Distributions can still offer value through release engineering steps that coreboot skips: https://doc.coreboot.org/releases/checklist.html#purpose-of-... says about releases: "Our releases aren’t primarily a vehicle for code that is stable across all boards ... Instead, the releases are regular breakpoints ..."
Stable libreboot releases, MrChromebox's releases (over at mrchromebox.tech), vendor releases (Chromebooks, System76, Purism, Starlabs, ...) and so on are useful because they provide more rigorous testing for the subset of devices they actively support.
Unless you're a developer and/or have tools to recover from a bad flash, these releases are more likely to get you a useful firmware image compared to coreboot.org releases.
(That doesn't mean we're not doing _any_ testing before releasing on coreboot.org, but it's somewhat stochastic: whatever the release team has tested themselves or got reports on is good, everything else is of unknown quality.)
> Because the FSF has an absolutely asinine definition of "free software" wherein any code that can be modified or updated is non-free, but if it comes from an untouchable ROM chip they can pretend it's still "free"

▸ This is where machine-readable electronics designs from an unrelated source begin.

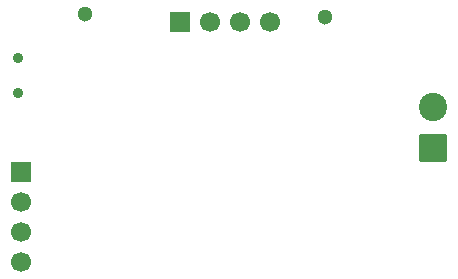
<source format=gbr>
%TF.GenerationSoftware,KiCad,Pcbnew,9.0.3+1*%
%TF.CreationDate,2025-09-03T21:21:14+02:00*%
%TF.ProjectId,Micro-VX,4d696372-6f2d-4565-982e-6b696361645f,rev?*%
%TF.SameCoordinates,Original*%
%TF.FileFunction,Soldermask,Bot*%
%TF.FilePolarity,Negative*%
%FSLAX46Y46*%
G04 Gerber Fmt 4.6, Leading zero omitted, Abs format (unit mm)*
G04 Created by KiCad (PCBNEW 9.0.3+1) date 2025-09-03 21:21:14*
%MOMM*%
%LPD*%
G01*
G04 APERTURE LIST*
G04 Aperture macros list*
%AMRoundRect*
0 Rectangle with rounded corners*
0 $1 Rounding radius*
0 $2 $3 $4 $5 $6 $7 $8 $9 X,Y pos of 4 corners*
0 Add a 4 corners polygon primitive as box body*
4,1,4,$2,$3,$4,$5,$6,$7,$8,$9,$2,$3,0*
0 Add four circle primitives for the rounded corners*
1,1,$1+$1,$2,$3*
1,1,$1+$1,$4,$5*
1,1,$1+$1,$6,$7*
1,1,$1+$1,$8,$9*
0 Add four rect primitives between the rounded corners*
20,1,$1+$1,$2,$3,$4,$5,0*
20,1,$1+$1,$4,$5,$6,$7,0*
20,1,$1+$1,$6,$7,$8,$9,0*
20,1,$1+$1,$8,$9,$2,$3,0*%
G04 Aperture macros list end*
%ADD10R,1.700000X1.700000*%
%ADD11C,1.700000*%
%ADD12C,0.900000*%
%ADD13C,1.300000*%
%ADD14RoundRect,0.250001X0.949999X-0.949999X0.949999X0.949999X-0.949999X0.949999X-0.949999X-0.949999X0*%
%ADD15C,2.400000*%
G04 APERTURE END LIST*
D10*
%TO.C,J3*%
X46193198Y-34534676D03*
D11*
X48733198Y-34534676D03*
X51273198Y-34534676D03*
X53813198Y-34534676D03*
%TD*%
D10*
%TO.C,J2*%
X32743198Y-47284676D03*
D11*
X32743198Y-49824676D03*
X32743198Y-52364676D03*
X32743198Y-54904676D03*
%TD*%
D12*
%TO.C,SW1*%
X32488198Y-37584676D03*
X32488198Y-40584676D03*
%TD*%
D13*
%TO.C,REF\u002A\u002A*%
X38125000Y-33875000D03*
%TD*%
D14*
%TO.C,J4*%
X67667500Y-45250000D03*
D15*
X67667500Y-41750000D03*
%TD*%
D13*
%TO.C,*%
X58500000Y-34100000D03*
%TD*%
M02*

</source>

That is gross misrepresentation of their position. It is more like if a project is claiming to be free software, then it should not have parts that are non-free software (like redistributing firmware). If the firmware is in hardware ROM or EEPROM chip (or just downloaded independently from third source), then then it is not part of such project and therefore out of scope (i.e. somebody else's problem).
> Because the FSF has an absolutely asinine definition of "free software" wherein any code that can be modified or updated is non-free, but if it comes from an untouchable ROM chip they can pretend it's still "free"
So mask ROM or OTP ROM are okay, but EPROM/EEPROM/flash are not?
Exactly. It is counterintuitive, but they have to draw the line somewhere, and then such things happen. No way around it without making up some rather arbitrary new definitions, with all that problems(1) that that brings. Well, actually. The distinction between hardware (here: basically 3D-printed VHDL et al) and software is already such an arbitrary definition.
(1) like manufacturers tweaking details to fall under the desired definition, legal arguments about the definitions, etc...
This never really made any sense to me. If I build a PC with Windows installed on a read-only flash drive, can I advertise it as running 100% free software?
As I type this on one of my main computers, a machine built in 2011, I have to question your definition of "retro"; I appreciate that it's a sliding scale, but I think I would stick with "old" for anything x86_64 and up. And your list goes to 2015; do you really think 7 years old is "retro"?
A quad core i7 from a decade ago has comparable performance with a modern one. Calling it retro when it's at most 1/3 as powerful seems very out of place
I use it on all my computers that are supported. But on the laptop side, that means I haven't been using it for a while, since most recent supported laptop is from 2013, and work-provided laptops have spoiled me in to liking having more modern hardware.
It's great. Things I like: faster boots than any stock BIOS I've ever encountered; being able to dive in to the source of what I'm running (I'm one of those FSF-type Free Software nutjobs); being able to do fancy things like LUKS encryption all the way down to the BIOS.
The LUKS encryption is a massive selling point to me. I've been considering getting an old X220 as a travel laptop and luckily that appears to be supported.
This paragraph goes from YMD to DMY to MDY... I don't see why hyphenating the date from the release version wasn't good enough.